Dans ce cadre, le projet de loi a prévu des pénalités en cas d’infraction, des sanctions pécuniaires importantes pouvant atteindre les 4% du chiffre d’affaires hors taxes du dernier exercice clos ! Et ce n’est pas tout : en cas de récidive, l’amende peut être doublée (avec un plafond de 4 millions de dinars). La loi a même prévu des peines privatives de liberté, “mais avec la possibilité de substitution par amendes”, a rassuré l’avocate. Autre point important : les sanctions de l’INPDP font l’objet d’une communication publique !
Toujours d’après le projet de loi, “les personnes morales publiques ou celles privées employant plus de cinquante employés ou traitant des données sensibles et effectuant un traitement des données à caractère personnel sont tenues de désigner un délégué à la protection des données à caractère personnel”.
Ce délégué, bien qu’employé de l’entreprise, doit être indépendant. Sa nomination doit faire l’objet d’une notification de l’INPDP, et sa démission ne peut se faire qu’après consultation avec l’Instance.
L’avantage d’avoir un DPO pour les entreprises, rétorque Emna Krichène, est que toutes les autorisations deviennent de simples déclarations. En ce qui concerne le transfert des données personnelles vers l’étranger, le projet de loi garde l’autorisation comme règle générale, avec notamment deux nouvelles exceptions, a noté l’avocate.
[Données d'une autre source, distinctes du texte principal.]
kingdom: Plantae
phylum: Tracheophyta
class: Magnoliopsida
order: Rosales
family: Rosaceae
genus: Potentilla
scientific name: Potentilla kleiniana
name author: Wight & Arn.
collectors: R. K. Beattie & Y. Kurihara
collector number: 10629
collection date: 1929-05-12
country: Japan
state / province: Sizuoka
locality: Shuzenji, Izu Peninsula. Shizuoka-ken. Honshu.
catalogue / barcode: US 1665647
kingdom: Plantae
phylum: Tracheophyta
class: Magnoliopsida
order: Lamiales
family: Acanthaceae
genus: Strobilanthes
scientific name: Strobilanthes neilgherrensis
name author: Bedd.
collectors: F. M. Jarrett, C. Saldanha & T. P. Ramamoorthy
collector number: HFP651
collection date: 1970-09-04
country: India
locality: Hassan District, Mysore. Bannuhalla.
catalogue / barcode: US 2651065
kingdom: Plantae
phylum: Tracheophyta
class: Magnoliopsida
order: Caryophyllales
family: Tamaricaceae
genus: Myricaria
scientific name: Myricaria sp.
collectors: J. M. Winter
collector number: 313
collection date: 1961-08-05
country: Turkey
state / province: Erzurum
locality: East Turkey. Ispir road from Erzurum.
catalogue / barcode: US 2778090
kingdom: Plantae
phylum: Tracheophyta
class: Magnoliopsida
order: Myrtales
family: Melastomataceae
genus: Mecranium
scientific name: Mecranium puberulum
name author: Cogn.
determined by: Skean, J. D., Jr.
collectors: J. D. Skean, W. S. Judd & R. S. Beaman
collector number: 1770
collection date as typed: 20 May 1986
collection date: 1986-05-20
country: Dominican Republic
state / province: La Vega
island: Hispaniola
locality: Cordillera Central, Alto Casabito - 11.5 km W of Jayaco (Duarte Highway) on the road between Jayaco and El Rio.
En effet, les transferts vers les pays en adéquation (d’après une liste préparée et mise à jour par l’INPDP) et ceux effectués par des entreprises employant un délégué à la protection des données à caractère personnel (DPO, Data Privacy Officer) ne nécessitent qu’une déclaration.
Malgré tous ces efforts, le chemin de la protection des données personnelles est encore long.